**DATA IN THIS EXERCISE:**
====
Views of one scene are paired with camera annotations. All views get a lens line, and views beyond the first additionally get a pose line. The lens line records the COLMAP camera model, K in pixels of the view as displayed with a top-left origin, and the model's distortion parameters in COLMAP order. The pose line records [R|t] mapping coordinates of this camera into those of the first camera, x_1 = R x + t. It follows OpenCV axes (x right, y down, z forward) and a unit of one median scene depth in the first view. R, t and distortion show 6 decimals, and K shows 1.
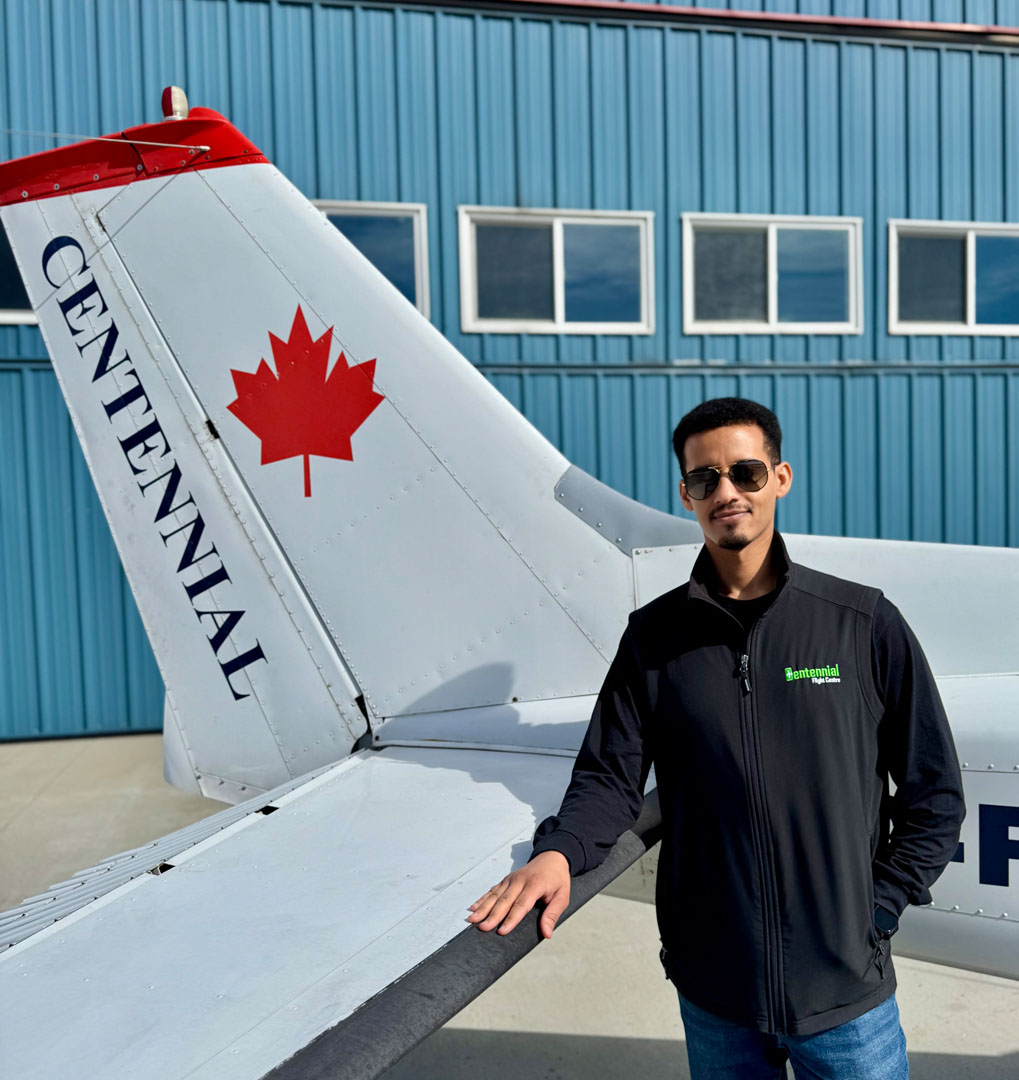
lens RADIAL K [[947.6, 0, 521.5], [0, 947.6, 562.4], [0, 0, 1]] dist [0.049761, -0.060183]
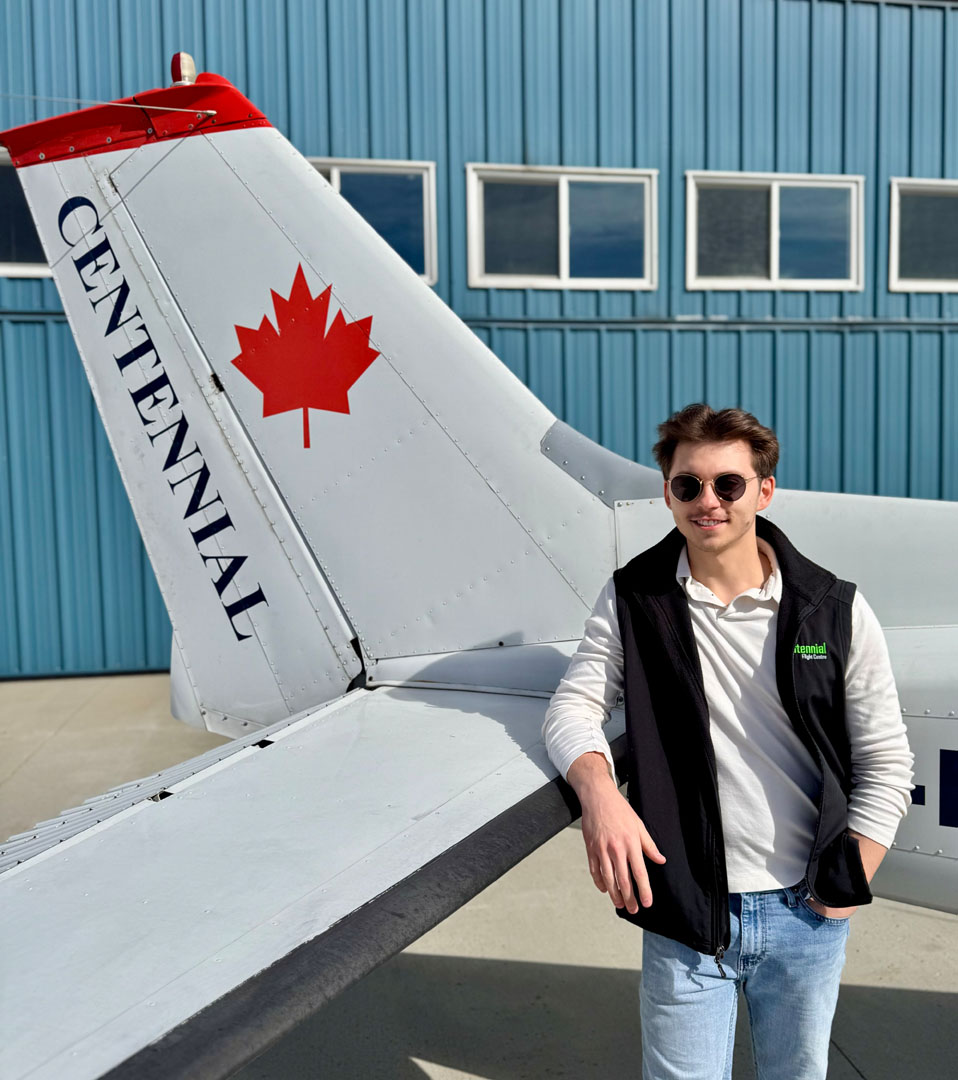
lens RADIAL K [[927.5, 0, 509.8], [0, 927.5, 527.7], [0, 0, 1]] dist [0.046886, -0.053632]
pose [[0.999654, 0.011179, -0.023800, 0.018926], [-0.010778, 0.999799, 0.016894, -0.000721], [0.023984, -0.016632, 0.999574, -0.016762]]
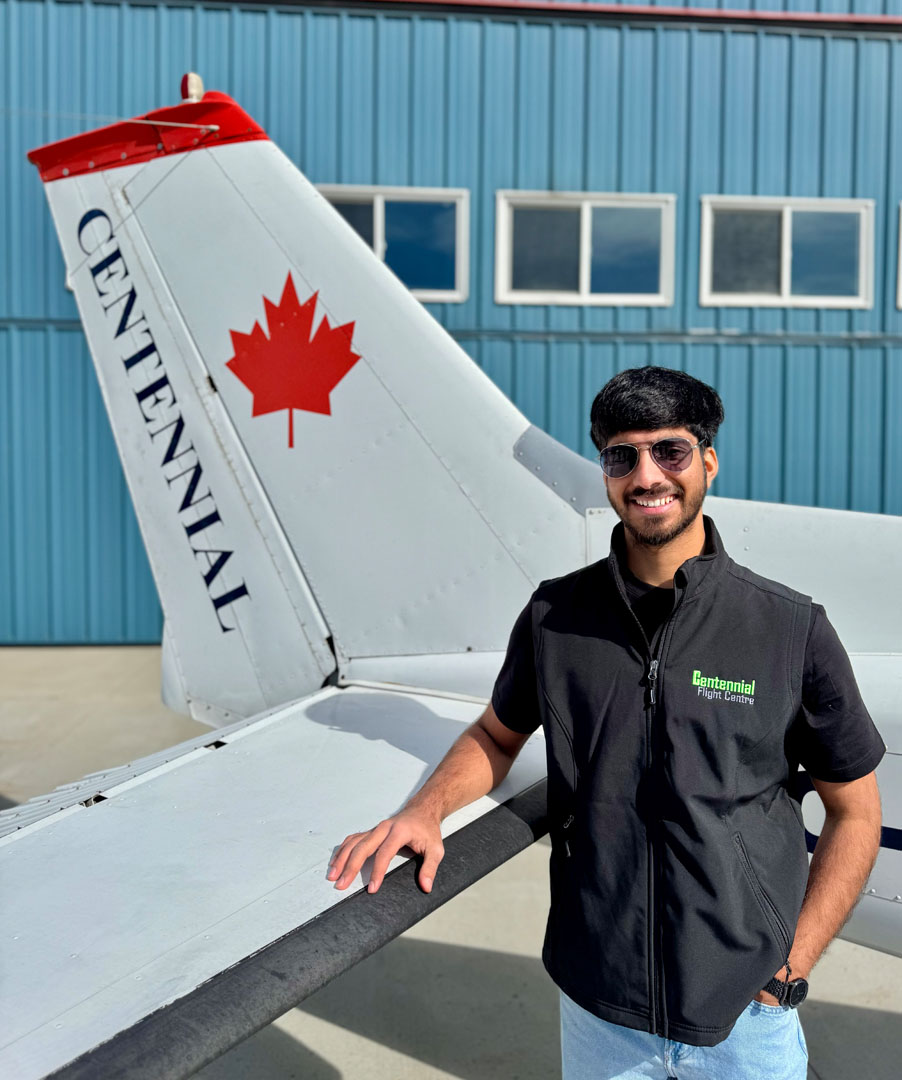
lens RADIAL K [[824.4, 0, 478.1], [0, 824.4, 492.9], [0, 0, 1]] dist [0.041552, -0.043009]
pose [[0.993258, 0.036413, -0.110054, 0.071394], [-0.037946, 0.999209, -0.011870, -0.012121], [0.109535, 0.015966, 0.993855, 0.073801]]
====
**WHAT THE TASK REQUIRES:** The data above must be given again in full and unaltered, minus its images.

**OUTPUT OF THE TASK:**
Views of one scene are paired with camera annotations. All views get a lens line, and views beyond the first additionally get a pose line. The lens line records the COLMAP camera model, K in pixels of the view as displayed with a top-left origin, and the model's distortion parameters in COLMAP order. The pose line records [R|t] mapping coordinates of this camera into those of the first camera, x_1 = R x + t. It follows OpenCV axes (x right, y down, z forward) and a unit of one median scene depth in the first view. R, t and distortion show 6 decimals, and K shows 1.
lens RADIAL K [[947.6, 0, 521.5], [0, 947.6, 562.4], [0, 0, 1]] dist [0.049761, -0.060183]
lens RADIAL K [[927.5, 0, 509.8], [0, 927.5, 527.7], [0, 0, 1]] dist [0.046886, -0.053632]
pose [[0.999654, 0.011179, -0.023800, 0.018926], [-0.010778, 0.999799, 0.016894, -0.000721], [0.023984, -0.016632, 0.999574, -0.016762]]
lens RADIAL K [[824.4, 0, 478.1], [0, 824.4, 492.9], [0, 0, 1]] dist [0.041552, -0.043009]
pose [[0.993258, 0.036413, -0.110054, 0.071394], [-0.037946, 0.999209, -0.011870, -0.012121], [0.109535, 0.015966, 0.993855, 0.073801]]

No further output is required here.